Start of Exercise materials
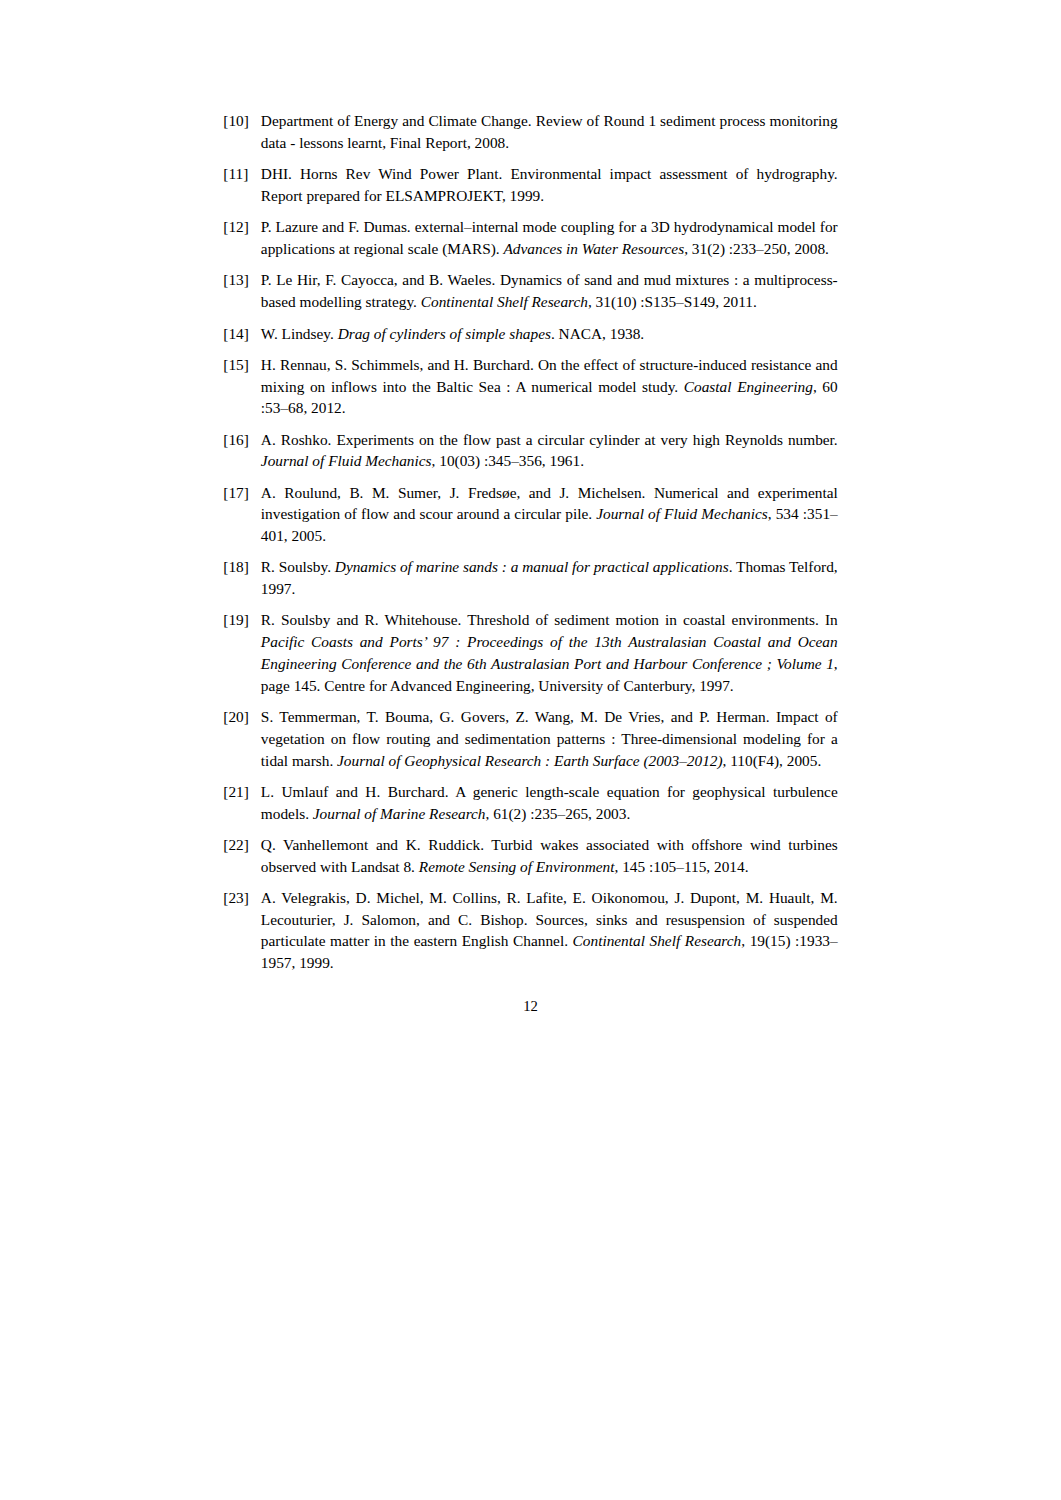[10] Department of Energy and Climate Change. Review of Round 1 sediment process monitoring data - lessons learnt, Final Report, 2008.
[11] DHI. Horns Rev Wind Power Plant. Environmental impact assessment of hydrography. Report prepared for ELSAMPROJEKT, 1999.
[12] P. Lazure and F. Dumas. external–internal mode coupling for a 3D hydrodynamical model for applications at regional scale (MARS). Advances in Water Resources, 31(2) :233–250, 2008.
[13] P. Le Hir, F. Cayocca, and B. Waeles. Dynamics of sand and mud mixtures : a multiprocess-based modelling strategy. Continental Shelf Research, 31(10) :S135–S149, 2011.
[14] W. Lindsey. Drag of cylinders of simple shapes. NACA, 1938.
[15] H. Rennau, S. Schimmels, and H. Burchard. On the effect of structure-induced resistance and mixing on inflows into the Baltic Sea : A numerical model study. Coastal Engineering, 60 :53–68, 2012.
[16] A. Roshko. Experiments on the flow past a circular cylinder at very high Reynolds number. Journal of Fluid Mechanics, 10(03) :345–356, 1961.
[17] A. Roulund, B. M. Sumer, J. Fredsøe, and J. Michelsen. Numerical and experimental investigation of flow and scour around a circular pile. Journal of Fluid Mechanics, 534 :351–401, 2005.
[18] R. Soulsby. Dynamics of marine sands : a manual for practical applications. Thomas Telford, 1997.
[19] R. Soulsby and R. Whitehouse. Threshold of sediment motion in coastal environments. In Pacific Coasts and Ports’ 97 : Proceedings of the 13th Australasian Coastal and Ocean Engineering Conference and the 6th Australasian Port and Harbour Conference ; Volume 1, page 145. Centre for Advanced Engineering, University of Canterbury, 1997.
[20] S. Temmerman, T. Bouma, G. Govers, Z. Wang, M. De Vries, and P. Herman. Impact of vegetation on flow routing and sedimentation patterns : Three-dimensional modeling for a tidal marsh. Journal of Geophysical Research : Earth Surface (2003–2012), 110(F4), 2005.
[21] L. Umlauf and H. Burchard. A generic length-scale equation for geophysical turbulence models. Journal of Marine Research, 61(2) :235–265, 2003.
[22] Q. Vanhellemont and K. Ruddick. Turbid wakes associated with offshore wind turbines observed with Landsat 8. Remote Sensing of Environment, 145 :105–115, 2014.
[23] A. Velegrakis, D. Michel, M. Collins, R. Lafite, E. Oikonomou, J. Dupont, M. Huault, M. Lecouturier, J. Salomon, and C. Bishop. Sources, sinks and resuspension of suspended particulate matter in the eastern English Channel. Continental Shelf Research, 19(15) :1933–1957, 1999.
12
End of Exercise materials
> _What to work on_
Set down the data again, exactly, without images.

> _Task answer_
[10] Department of Energy and Climate Change. Review of Round 1 sediment process monitoring data - lessons learnt, Final Report, 2008.
[11] DHI. Horns Rev Wind Power Plant. Environmental impact assessment of hydrography. Report prepared for ELSAMPROJEKT, 1999.
[12] P. Lazure and F. Dumas. external–internal mode coupling for a 3D hydrodynamical model for applications at regional scale (MARS). Advances in Water Resources, 31(2) :233–250, 2008.
[13] P. Le Hir, F. Cayocca, and B. Waeles. Dynamics of sand and mud mixtures : a multiprocess-based modelling strategy. Continental Shelf Research, 31(10) :S135–S149, 2011.
[14] W. Lindsey. Drag of cylinders of simple shapes. NACA, 1938.
[15] H. Rennau, S. Schimmels, and H. Burchard. On the effect of structure-induced resistance and mixing on inflows into the Baltic Sea : A numerical model study. Coastal Engineering, 60 :53–68, 2012.
[16] A. Roshko. Experiments on the flow past a circular cylinder at very high Reynolds number. Journal of Fluid Mechanics, 10(03) :345–356, 1961.
[17] A. Roulund, B. M. Sumer, J. Fredsøe, and J. Michelsen. Numerical and experimental investigation of flow and scour around a circular pile. Journal of Fluid Mechanics, 534 :351–401, 2005.
[18] R. Soulsby. Dynamics of marine sands : a manual for practical applications. Thomas Telford, 1997.
[19] R. Soulsby and R. Whitehouse. Threshold of sediment motion in coastal environments. In Pacific Coasts and Ports’ 97 : Proceedings of the 13th Australasian Coastal and Ocean Engineering Conference and the 6th Australasian Port and Harbour Conference ; Volume 1, page 145. Centre for Advanced Engineering, University of Canterbury, 1997.
[20] S. Temmerman, T. Bouma, G. Govers, Z. Wang, M. De Vries, and P. Herman. Impact of vegetation on flow routing and sedimentation patterns : Three-dimensional modeling for a tidal marsh. Journal of Geophysical Research : Earth Surface (2003–2012), 110(F4), 2005.
[21] L. Umlauf and H. Burchard. A generic length-scale equation for geophysical turbulence models. Journal of Marine Research, 61(2) :235–265, 2003.
[22] Q. Vanhellemont and K. Ruddick. Turbid wakes associated with offshore wind turbines observed with Landsat 8. Remote Sensing of Environment, 145 :105–115, 2014.
[23] A. Velegrakis, D. Michel, M. Collins, R. Lafite, E. Oikonomou, J. Dupont, M. Huault, M. Lecouturier, J. Salomon, and C. Bishop. Sources, sinks and resuspension of suspended particulate matter in the eastern English Channel. Continental Shelf Research, 19(15) :1933–1957, 1999.
12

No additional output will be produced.